Author: Amanda Bouchet
Genre: fantasy, romance
Series: Kingmaker Chronicles #1
Published: August 2016
Source: ARC from NetGalley
Catalia "Cat" Fisa is a powerful clairvoyant known as the Kingmaker. This smart-mouthed soothsayer has no interest in her powers and would much rather fly under the radar, far from the clutches of her homicidal mother. But when an ambitious warlord captures her, she may not have a choice…
Griffin is intent on bringing peace to his newly conquered realm in the magic-deprived south. When he discovers Cat is the Kingmaker, he abducts her. But Cat will do everything in her power to avoid her dangerous destiny and battle her captor at every turn. Although up for the battle, Griffin would prefer for Cat to help his people willingly, and he's ready to do whatever it takes to coax her…even if that means falling in love with her.
2.75-3 stars because there was some A Promise of Fire that worked really well both in a fantasy sense and in a romance sense, but there were was just as much that fell flat, was too rushed, or was left too open-ended.
This has some really creative aspects to it especially when it comes to the worldbuilding, but Cat and Griffin's relationship is problematic afffffff and kept me from really feelings the feels or shipping the ship. I liked each of them individually, though they bothfell very very close to expected romance stereotypes, just in a fantasy setting. But speaking of problematic: I wanted more outright consent on Cat's part when it came to their interactions. I understand she's a feisty and fiercely independent character but the imbalance of power between her and Griffin dampens any spark they create.

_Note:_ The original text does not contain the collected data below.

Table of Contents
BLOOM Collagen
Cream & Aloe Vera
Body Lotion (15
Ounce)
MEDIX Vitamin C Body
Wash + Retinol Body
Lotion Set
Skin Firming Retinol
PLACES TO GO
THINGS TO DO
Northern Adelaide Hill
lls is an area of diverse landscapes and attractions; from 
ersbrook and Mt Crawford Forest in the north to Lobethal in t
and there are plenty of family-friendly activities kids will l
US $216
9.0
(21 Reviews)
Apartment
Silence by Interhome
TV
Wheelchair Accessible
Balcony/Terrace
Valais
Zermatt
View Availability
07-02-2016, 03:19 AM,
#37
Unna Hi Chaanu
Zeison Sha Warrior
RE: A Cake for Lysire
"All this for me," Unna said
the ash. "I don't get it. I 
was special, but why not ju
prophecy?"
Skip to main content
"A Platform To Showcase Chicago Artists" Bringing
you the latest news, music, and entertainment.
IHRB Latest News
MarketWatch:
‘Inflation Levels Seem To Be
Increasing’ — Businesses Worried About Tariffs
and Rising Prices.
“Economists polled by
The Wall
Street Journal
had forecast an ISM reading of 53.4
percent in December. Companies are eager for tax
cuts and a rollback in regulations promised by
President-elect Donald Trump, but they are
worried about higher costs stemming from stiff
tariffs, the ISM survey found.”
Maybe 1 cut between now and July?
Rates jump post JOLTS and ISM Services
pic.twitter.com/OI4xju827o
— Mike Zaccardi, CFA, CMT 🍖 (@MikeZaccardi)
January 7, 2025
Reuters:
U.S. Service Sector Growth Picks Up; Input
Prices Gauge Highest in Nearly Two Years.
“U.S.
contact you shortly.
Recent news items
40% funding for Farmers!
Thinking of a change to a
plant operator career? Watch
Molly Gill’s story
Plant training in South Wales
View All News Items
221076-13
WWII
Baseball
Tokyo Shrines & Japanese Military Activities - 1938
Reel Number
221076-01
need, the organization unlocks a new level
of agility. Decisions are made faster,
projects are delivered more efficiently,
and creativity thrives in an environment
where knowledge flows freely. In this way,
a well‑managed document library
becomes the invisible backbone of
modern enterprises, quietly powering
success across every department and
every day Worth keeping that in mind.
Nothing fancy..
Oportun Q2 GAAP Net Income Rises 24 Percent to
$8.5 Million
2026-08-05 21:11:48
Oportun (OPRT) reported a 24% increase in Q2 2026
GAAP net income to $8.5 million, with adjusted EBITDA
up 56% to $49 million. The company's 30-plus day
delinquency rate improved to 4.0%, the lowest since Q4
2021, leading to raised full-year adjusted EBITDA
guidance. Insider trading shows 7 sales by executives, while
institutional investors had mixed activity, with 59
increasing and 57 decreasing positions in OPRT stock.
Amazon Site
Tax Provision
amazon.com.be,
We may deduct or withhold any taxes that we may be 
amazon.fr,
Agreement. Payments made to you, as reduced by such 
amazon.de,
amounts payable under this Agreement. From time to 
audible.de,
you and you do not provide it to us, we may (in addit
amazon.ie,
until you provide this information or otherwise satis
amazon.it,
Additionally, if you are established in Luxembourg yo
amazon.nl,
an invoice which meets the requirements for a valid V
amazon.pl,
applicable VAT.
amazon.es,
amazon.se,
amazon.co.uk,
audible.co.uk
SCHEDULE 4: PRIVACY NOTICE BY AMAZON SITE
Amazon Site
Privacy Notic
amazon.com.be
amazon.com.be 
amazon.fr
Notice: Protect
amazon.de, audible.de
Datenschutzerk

My issues with the main two characters aside, I readily admit to adoring the secondary characters Bouchet has accompany her mage and her hero. Kato and Carver and Flynn are great foils and companions for both and challenge each in different ways. I did wish for more present, active female characters for Cat to interact with because this is a very male-dominated story. Griffin's family comes into play later in the story, but none of those late-in-the-game faces add much to the plot or relationships established.
A Promise of Fire was an uneven start for the series, but good enough to pique my interest and curiosity for the forthcoming sequel. The idea behind the novel was intriguing and if the execution was imperfect, it still kept me reading and invested in the characters and the resolution.